Some UC Berkeley students are concerned about the decline in minority admissions, no matter how small. 

“Any decline is not a good thing,” said student Senator Sajid Khan. “California is a majority-minority state and it’s time to make our campuses more reflective of that.” 

UC Berkeley spokesperson Janet Gilmore noted that admissions are down in all ethnic groups, including the 1.7 percent decline for whites. She added that the university will work hard to convince students of all backgrounds to attend. 

“We greatly value diversity on this campus,” Gilmore said. 

Hanan Eisenman, spokesman for the larger UC system, said it is difficult to determine the reasons for increased application and acceptance rates for minorities, and all students, at UC universities state-wide. But he suggested that a combination of three university programs may have had an effect.  

Prior to this year, Eisenman noted, UC accepted 50 percent of students on grades alone and examined the rest through a “comprehensive review” process, which includes an assessment of both academics and qualities like leadership and motivation. This year, UC moved to comprehensive review for all students.  

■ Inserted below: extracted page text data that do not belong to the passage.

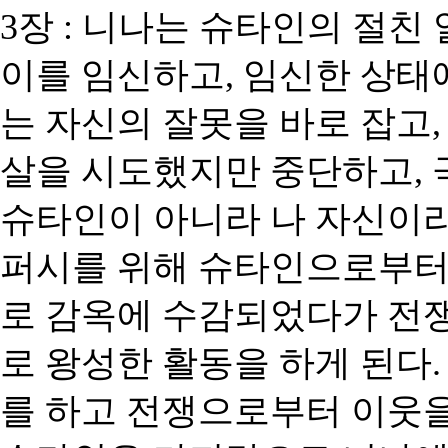
3
장
:
니나는 슈타인의 절친 
이를 임신하고
,
임신한 상태
는 자신의 잘못을 바로 잡고
살을 시도했지만 중단하고
,
슈타인이 아니라 나 자신이
퍼시를 위해 슈타인으로부터
로 감옥에 수감되었다가 전
로 왕성한 활동을 하게 된다
를 하고 전쟁으로부터 이웃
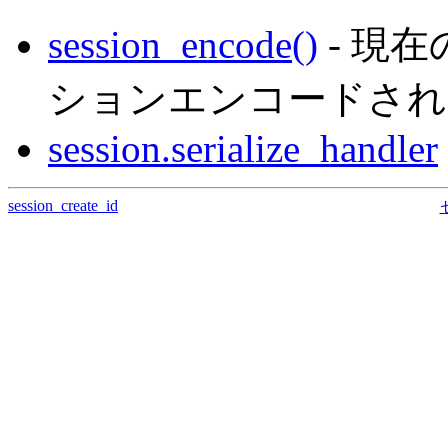
session_encode()
- 現
ションエンコードされ
session.serialize_handler
session_create_id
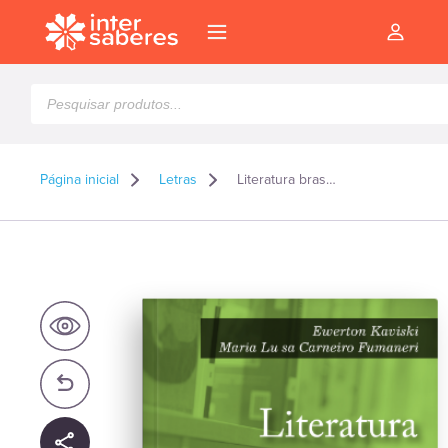
Pesquisar
produtos
Página inicial
Letras
Literatura brasileira uma perspectiva histórica
l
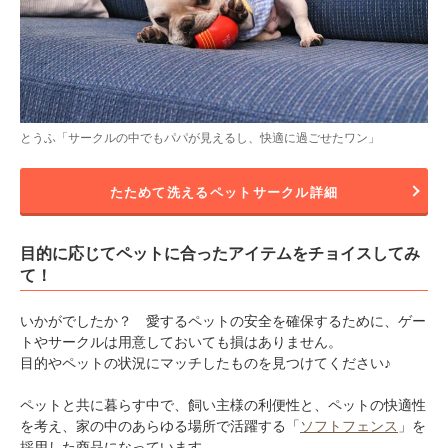
とうふ「サークルの中でもパパが見えるし、快適に過ごせたワン」
たためて洗えるペットサークル詳細
目的に応じてペットに合ったアイテムをチョイスしてみ
て！
いかがでしたか？ 愛するペットの安全を確保するために、ゲー
トやサークルは用意しておいても損はありません。
目的やペットの状況にマッチしたものを見つけてください♪
ペットと共に暮らす中で、飼い主様の利便性と、ペットの快適性
を考え、家の中のあらゆる場所で活躍する「
ソフトフェンス
」を
採用した商品になっています。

Eisenman said this policy shift may have allowed for greater acceptance of minority students, but emphasized that the university put it in place to get a broader picture of all applicants. 


Second, Eisenman said, for the second straight year, UC has guaranteed admission to the top four percent of students at every California high school for the second straight year, broadening the university’s net. 

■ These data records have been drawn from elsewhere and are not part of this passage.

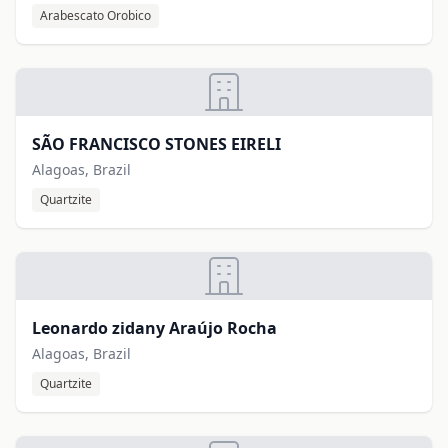
Arabescato Orobico
SÃO FRANCISCO STONES EIRELI
Alagoas, Brazil
Quartzite
Leonardo zidany Araújo Rocha
Alagoas, Brazil
Quartzite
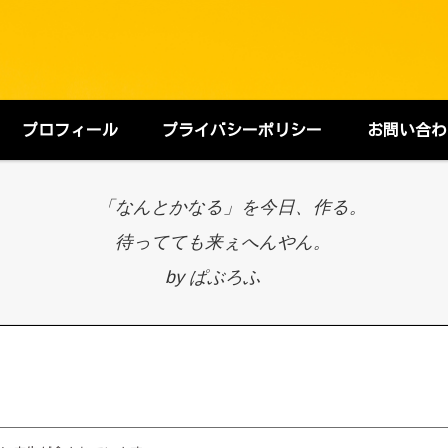
プロフィール
プライバシーポリシー
お問い合わ
「なんとかなる」を今日、作る。
待ってても来ぇへんやん。
by ぱぶろふ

Finally, Eisenman said, a $180 million outreach program to high school students may have had an effect.  

But Wally Adeyemo, UC Berkeley’s student body president said these efforts are too scattered, and that a more focused plan is required to boost minority enrollment. 

“I don’t feel that we have a comprehensive, strategic plan for increasing minority enrollment in the UC system,” said Adeyemo, who is African-American. 

In a statement, UC Berkeley Assistant Vice Chancellor of Admissions and Enrollment Richard Black said the university reduced overall acceptances by about 100 students this year because more students have been accepting UC Berkeley offers of admission, and the university wants to hold steady on freshman enrollment. 

Black said the university is committed to a 15-year agreement with the city, signed in 1990, that places a cap on UC Berkeley enrollment. 

Gilmore said the university has not yet completed calculations for next year, but expects to be in compliance with the enrollment cap.